Second-quarter Bizjet Deliveries Won’t Be ‘Impressive’

 - July 15, 2014, 2:41 PM

Preliminary data suggests second-quarter results for business jet deliveries “will not be impressive,” according to J.P. Morgan North American Equity’s latest business jet monthly update. While its analysts note there are aircraft still missing from the database used to track deliveries, “Preliminary indications are that deliveries will fall short of estimates, with the possible exception of Gulfstream,” noted J.P. Morgan lead aerospace analyst Joseph Nadol III.

“Some of this reflects product transitions, such as the new Citation X+ and Challenger 350, both of which were certified late in the second quarter, so delivery misses are not necessarily a sign that demand is weakening,” he added. “However, the early data suggests that the second quarter will not be a milestone on the way to a recovery.”

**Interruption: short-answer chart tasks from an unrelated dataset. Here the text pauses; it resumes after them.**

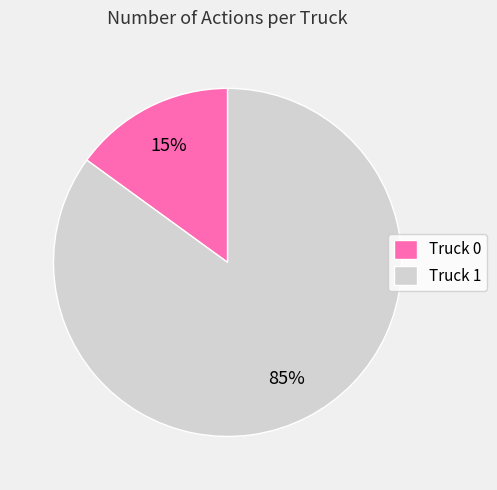

How many segments does this pie chart have?

2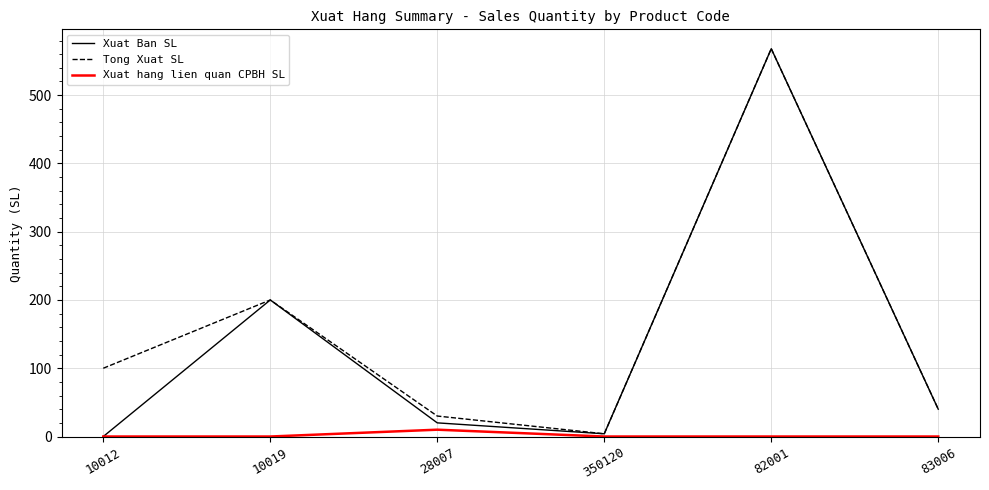

Reading right to left, list all the values displayed in this chart.

Xuat Ban SL: 83006=40	82001=568	350120=4	28007=20	10019=200	10012=0
Tong Xuat SL: 83006=40	82001=568	350120=4	28007=30	10019=200	10012=100
Xuat hang lien quan CPBH SL: 83006=0	82001=0	350120=0	28007=10	10019=0	10012=0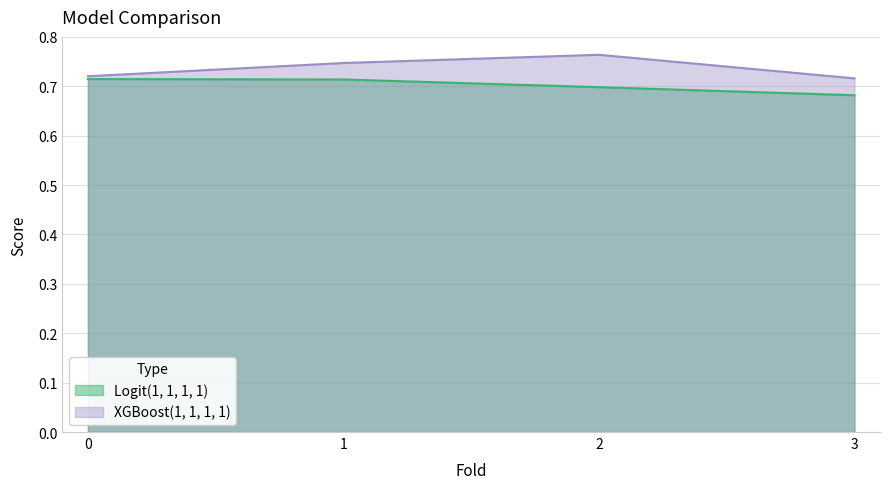

True or false: Logit(1, 1, 1, 1) and XGBoost(1, 1, 1, 1) intersect in this chart.

False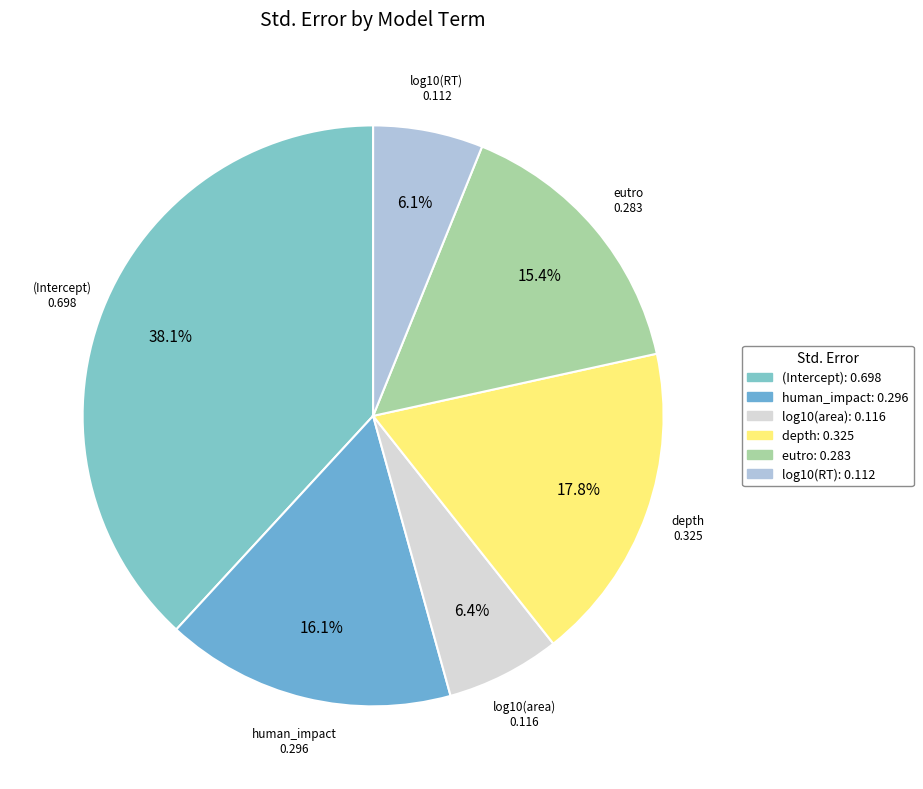

Which has a higher value, log10(RT) or (Intercept)?

(Intercept)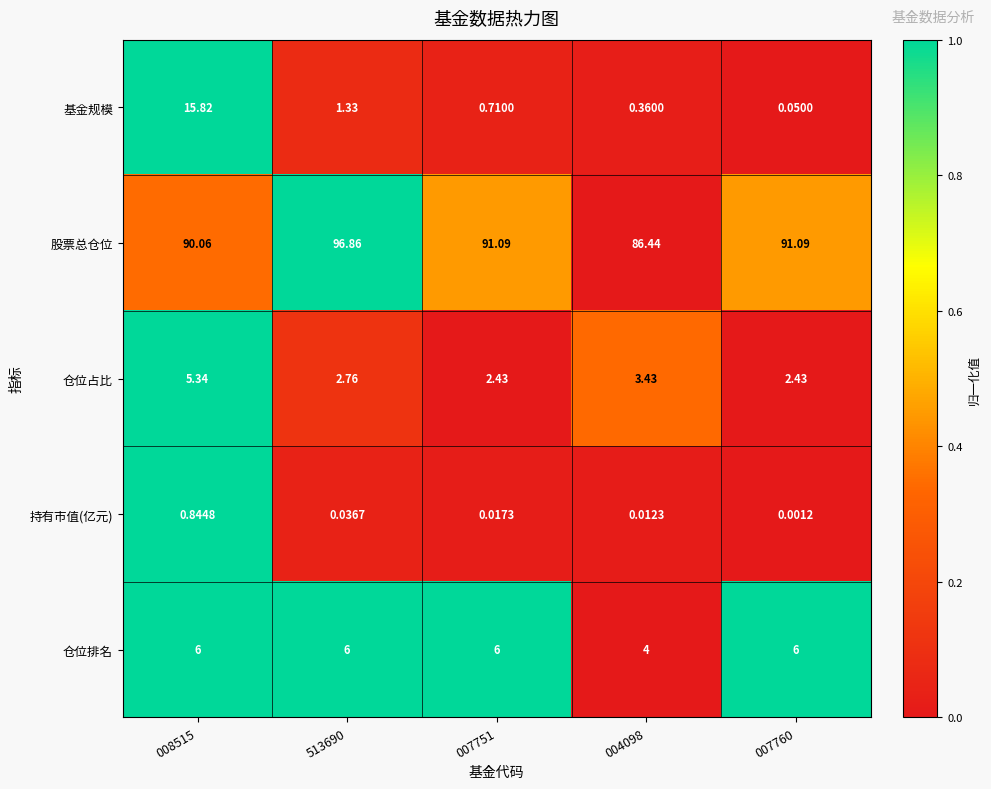

Between 008515 and 513690, which series saw the biggest shift?

基金规模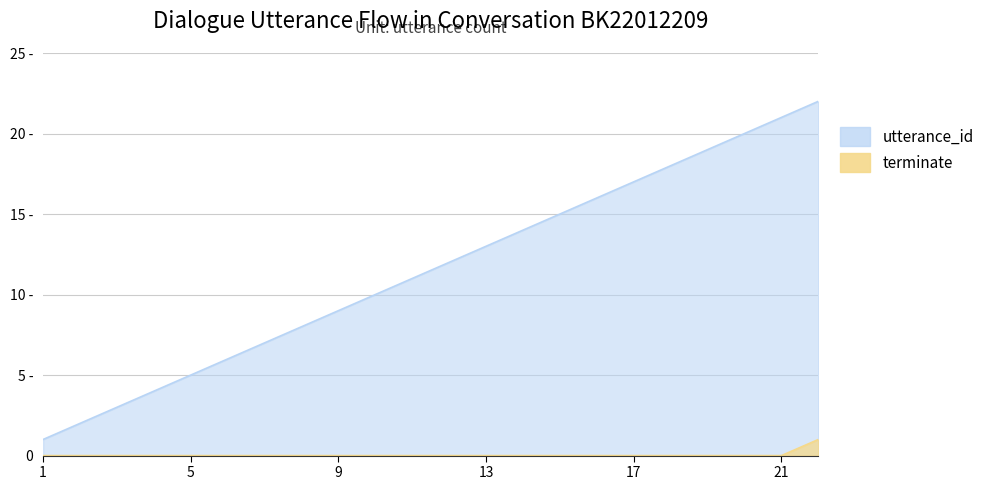

Rank the series by their average value, from lowest to highest.

terminate, utterance_id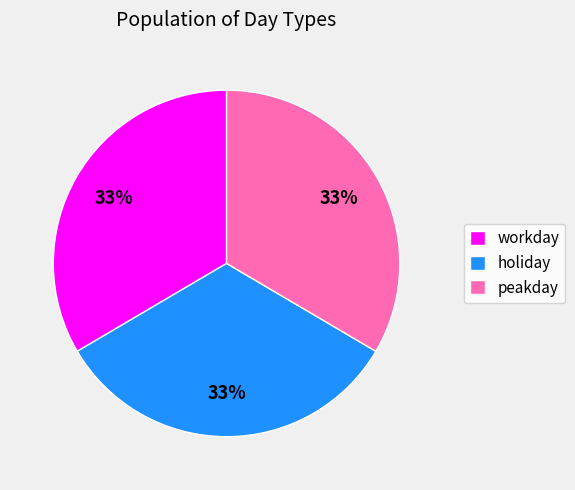

The holiday slice represents 33% of the pie. True or false?

True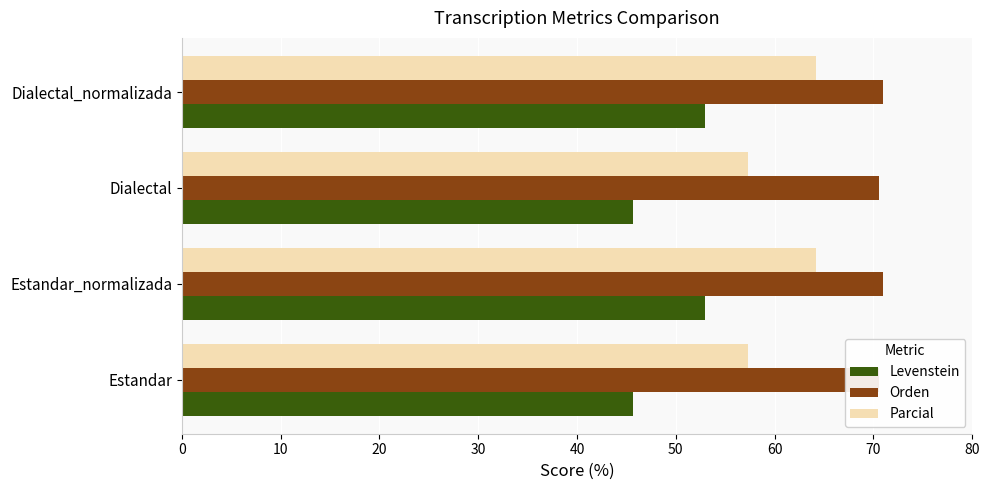

Reading left to right, extract all data points from this chart.

Levenstein: 45.6	52.9	45.6	52.9
Orden: 70.6	70.9	70.6	70.9
Parcial: 57.3	64.1	57.3	64.1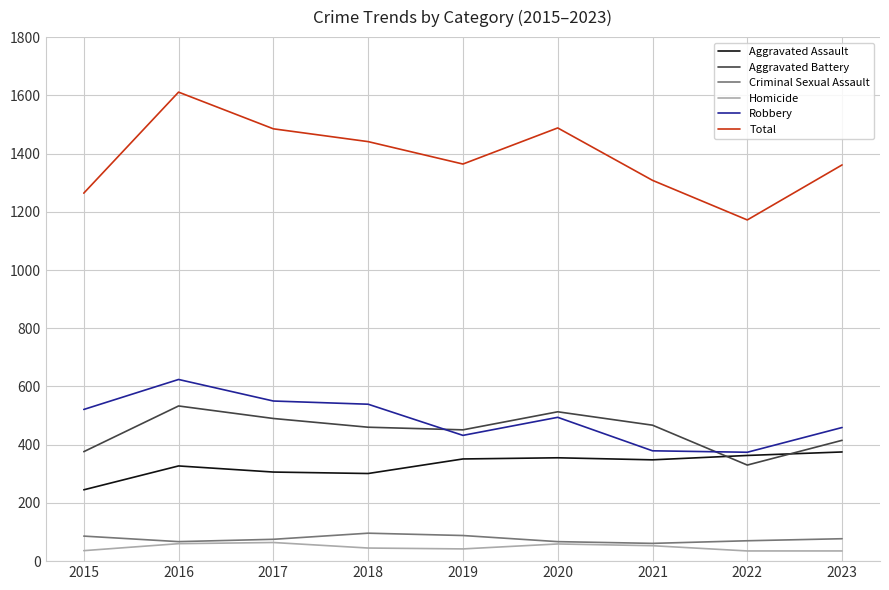

How many categories are shown in the chart?

9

Meanwhile, both inventory and prices of pre-owned business jets continue declining. June results were consistent with the long-running trends in the used market–inventories improved “modestly” but pricing is “persistently weak.” Inventory fell to 8.5 percent of in-production models last month, down 0.2 points from May and 0.7 points lower than in December. Average asking prices in June declined 2.2 percent month-over-month and fell 8 percent year-over-year.


With inventory starting to decrease at a decent clip, there's the possibility tha biz aircraft production could increase at some point down the road. Plus, with two major biz av shows coming up, there is the possibility of there being a potential order rebound during the second half of the year.